Targets suggest meaningful upside as the company leverages AI-powered workflows and expands its footprint in IT, HR, and customer service solutions. Investors will be watching for acceleration in annual recurring revenue growth and a more favorable mix of high-margin SaaS products to support a re-rating from current levels.
AppLovin: Strong Growth Metrics But a Sharp Valuation Reset
AppLovin presents a more nuanced case. The company delivered 66% revenue growth and an 84% EBITDA margin in the latest reporting period, underscoring an efficient business model and solid monetization. Yet the stock has tumbled about 34% year-to-date, underscoring how investors wrestle with a mixed narrative: rapid top-line growth supported by a high-margin profile, but a valuation that’s compressed amid broader risk-off sentiment and competition concerns in mobile gaming and app distribution.
Analysts contend that AppLovin’s continued progress in monetization, in-app purchases, and international expansion could unlock upside beyond the current price, particularly if platform monetization improvements translate into steadier cash flow and improving profitability. The upside is visible, but investors are weighing near-term profitability versus longer-term growth trajectory.
Market Context: A Cautious Path Ahead for Tech Valuations
The broader market environment in early 2026 has been defined by a mix of cautious consumer demand, continued interest-rate expectations, and a pivot toward profitable growth over rapid expansion. The Nasdaq 100 has shown resilience, but the surge in multiple expansion for five to seven select names has cooled.
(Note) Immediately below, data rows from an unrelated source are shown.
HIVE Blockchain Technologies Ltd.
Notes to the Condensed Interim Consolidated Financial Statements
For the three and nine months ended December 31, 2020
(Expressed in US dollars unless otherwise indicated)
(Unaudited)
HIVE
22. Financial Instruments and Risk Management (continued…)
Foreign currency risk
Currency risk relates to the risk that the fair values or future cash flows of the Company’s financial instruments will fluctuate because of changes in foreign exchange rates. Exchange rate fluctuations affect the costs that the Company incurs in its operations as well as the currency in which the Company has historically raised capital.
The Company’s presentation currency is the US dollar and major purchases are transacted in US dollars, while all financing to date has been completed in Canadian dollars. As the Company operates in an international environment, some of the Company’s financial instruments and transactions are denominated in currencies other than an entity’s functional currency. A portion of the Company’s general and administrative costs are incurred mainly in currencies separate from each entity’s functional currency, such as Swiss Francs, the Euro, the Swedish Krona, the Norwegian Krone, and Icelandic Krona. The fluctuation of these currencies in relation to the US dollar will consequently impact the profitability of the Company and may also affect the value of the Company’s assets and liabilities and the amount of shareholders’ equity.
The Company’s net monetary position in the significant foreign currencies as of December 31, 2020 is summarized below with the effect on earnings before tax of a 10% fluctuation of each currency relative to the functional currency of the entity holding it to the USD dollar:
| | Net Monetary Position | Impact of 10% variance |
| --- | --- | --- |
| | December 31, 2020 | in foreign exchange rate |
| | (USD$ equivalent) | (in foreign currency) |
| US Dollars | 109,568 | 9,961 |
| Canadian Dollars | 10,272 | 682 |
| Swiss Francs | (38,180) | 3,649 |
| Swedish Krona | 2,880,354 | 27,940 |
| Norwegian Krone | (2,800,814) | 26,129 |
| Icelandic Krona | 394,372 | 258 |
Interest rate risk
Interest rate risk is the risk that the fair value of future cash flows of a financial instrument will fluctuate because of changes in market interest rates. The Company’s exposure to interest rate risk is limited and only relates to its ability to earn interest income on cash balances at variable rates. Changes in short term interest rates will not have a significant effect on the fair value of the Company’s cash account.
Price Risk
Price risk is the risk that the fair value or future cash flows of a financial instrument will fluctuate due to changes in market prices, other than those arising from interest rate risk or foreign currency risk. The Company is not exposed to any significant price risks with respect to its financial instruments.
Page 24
In this context, wall street sees major upside in the four beaten-down tech stocks if investors rediscover confidence in sustainable profitability and durable growth drivers.
Momentum aside, analysts emphasize that any rebound will depend on three factors: (1) continued demand for AI-enabled software and analytics, (2) improving visibility into enterprise software adoption and ad-tech monetization, and (3) a cooling but supportive macro backdrop that allows corporate buyers to reaccelerate IT and marketing budgets.
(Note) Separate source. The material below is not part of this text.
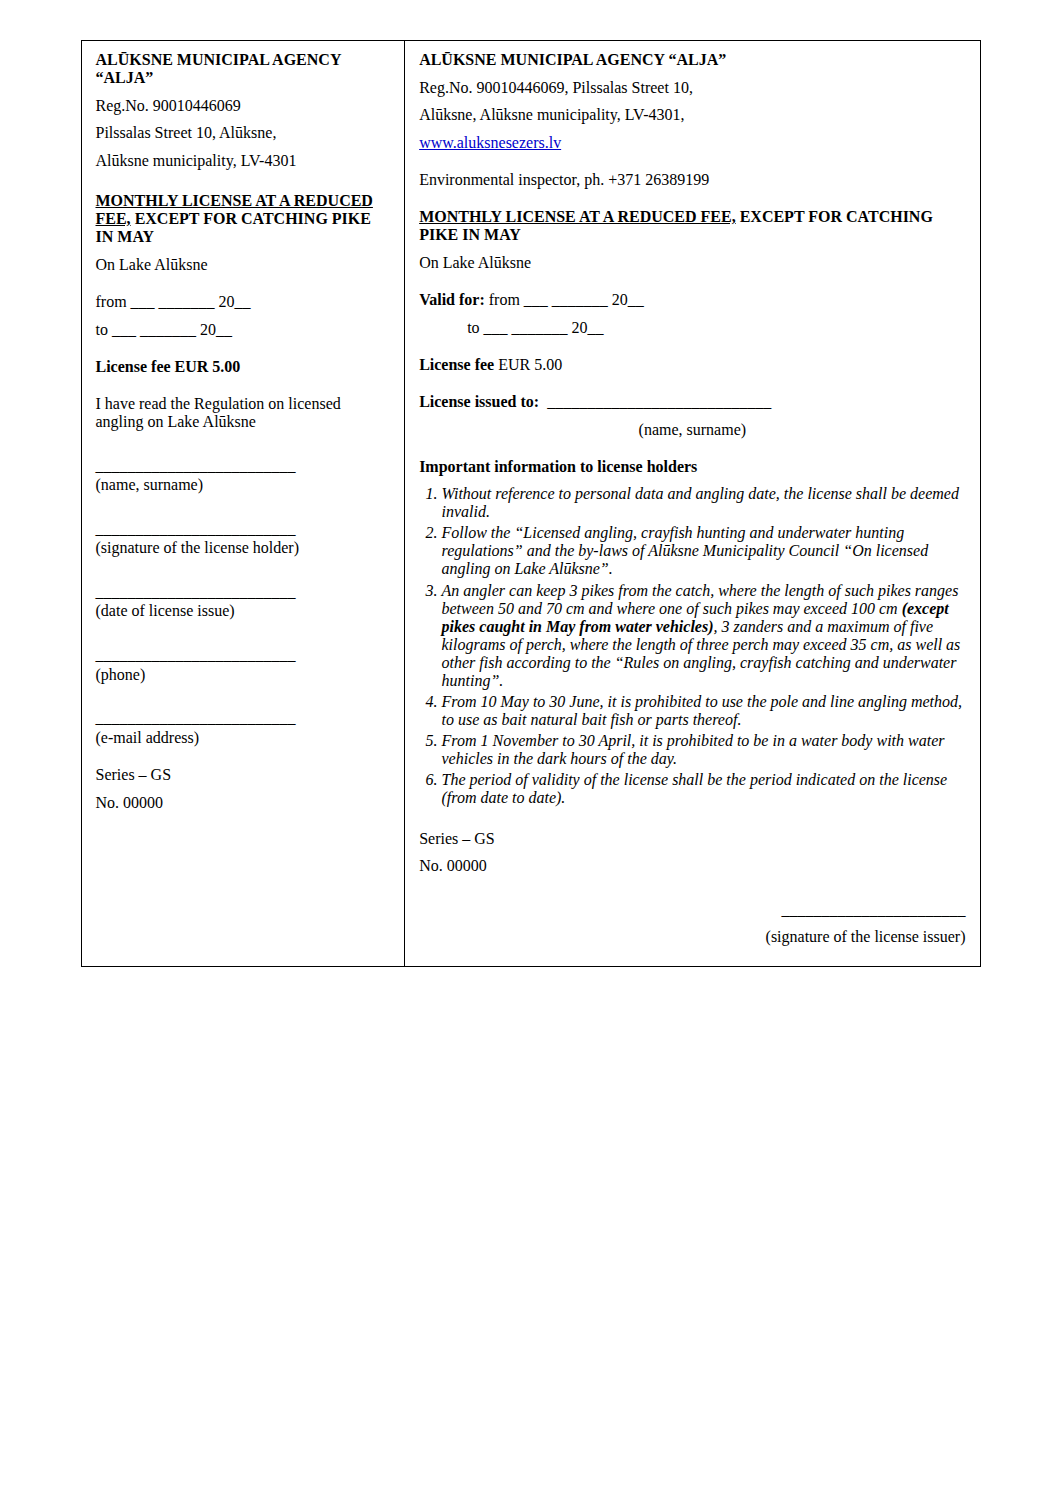| ALŪKSNE MUNICIPAL AGENCY “ALJA” Reg.No. 90010446069 Pilssalas Street 10, Alūksne, Alūksne municipality, LV-4301 MONTHLY LICENSE AT A REDUCED FEE, EXCEPT FOR CATCHING PIKE IN MAY On Lake Alūksne from ___ _______ 20__ to ___ _______ 20__ License fee EUR 5.00 I have read the Regulation on licensed angling on Lake Alūksne _________________________ (name, surname) _________________________ (signature of the license holder) _________________________ (date of license issue) _________________________ (phone) _________________________ (e-mail address) Series – GS No. 00000 | ALŪKSNE MUNICIPAL AGENCY “ALJA” Reg.No. 90010446069, Pilssalas Street 10, Alūksne, Alūksne municipality, LV-4301, www.aluksnesezers.lv Environmental inspector, ph. +371 26389199 MONTHLY LICENSE AT A REDUCED FEE, EXCEPT FOR CATCHING PIKE IN MAY On Lake Alūksne Valid for: from ___ _______ 20__ to ___ _______ 20__ License fee EUR 5.00 License issued to: ____________________________ (name, surname) Important information to license holders Without reference to personal data and angling date, the license shall be deemed invalid. Follow the “Licensed angling, crayfish hunting and underwater hunting regulations” and the by-laws of Alūksne Municipality Council “On licensed angling on Lake Alūksne”. An angler can keep 3 pikes from the catch, where the length of such pikes ranges between 50 and 70 cm and where one of such pikes may exceed 100 cm (except pikes caught in May from water vehicles) , 3 zanders and a maximum of five kilograms of perch, where the length of three perch may exceed 35 cm, as well as other fish according to the “Rules on angling, crayfish catching and underwater hunting”. From 10 May to 30 June, it is prohibited to use the pole and line angling method, to use as bait natural bait fish or parts thereof. From 1 November to 30 April, it is prohibited to be in a water body with water vehicles in the dark hours of the day. The period of validity of the license shall be the period indicated on the license (from date to date). Series – GS No. 00000 _______________________ (signature of the license issuer) |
What Investors Should Watch Next
- Q4 and full-year results cadence for ORCL and NOW, focusing on free cash flow and margin expansion.
- Ad-tech demand signals for TTD, including pricing strength in connected TV and identity resolution improvements.
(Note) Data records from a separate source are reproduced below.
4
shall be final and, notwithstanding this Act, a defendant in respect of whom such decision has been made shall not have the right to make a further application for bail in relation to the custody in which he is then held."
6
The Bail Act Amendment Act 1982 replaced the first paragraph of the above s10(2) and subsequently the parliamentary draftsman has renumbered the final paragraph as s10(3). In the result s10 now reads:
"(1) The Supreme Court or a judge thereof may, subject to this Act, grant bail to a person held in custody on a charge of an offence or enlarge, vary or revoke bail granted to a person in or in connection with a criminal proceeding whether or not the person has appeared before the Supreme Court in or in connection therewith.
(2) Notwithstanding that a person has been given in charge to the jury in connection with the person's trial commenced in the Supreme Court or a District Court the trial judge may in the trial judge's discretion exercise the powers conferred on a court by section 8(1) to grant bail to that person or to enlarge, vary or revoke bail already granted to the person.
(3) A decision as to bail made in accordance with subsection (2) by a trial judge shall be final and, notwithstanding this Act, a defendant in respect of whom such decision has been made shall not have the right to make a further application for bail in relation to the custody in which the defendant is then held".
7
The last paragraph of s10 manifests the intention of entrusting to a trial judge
- AppLovin’s monetization mix and user metrics, particularly around international expansion and in-app purchase growth.
- Macro indicators such as cap-ex cycles, enterprise IT budgets, and volatility in AI-related spend.
For traders and long-term holders, the current setup offers a clear dichotomy: values that reflect a slower growth narrative versus firms with durable cash flows and expanding margins. wall street sees major upside if the fundamentals continue to hold and the market re-prices these names to reflect their long-term potential rather than short-term headwinds.
Bottom Line: A Watchful But Optimistic Stance
In a year where the Nasdaq has paused, the case for these four tech stocks rests on the durability of their business models and the prospect of earnings-driven multiple expansion. Analysts’ upside targets and high buy ratings signal confidence that the selloff may be overdone in some corners, even as investors remain selective about timing and price.
As February draws to a close, investors should balance near-term performance with longer-term potential. wall street sees major upside in these four names, but the path forward will hinge on earnings quality, execution on AI-enabled growth, and the broader macro backdrop that shapes enterprise technology and digital advertising budgets for 2026 and beyond.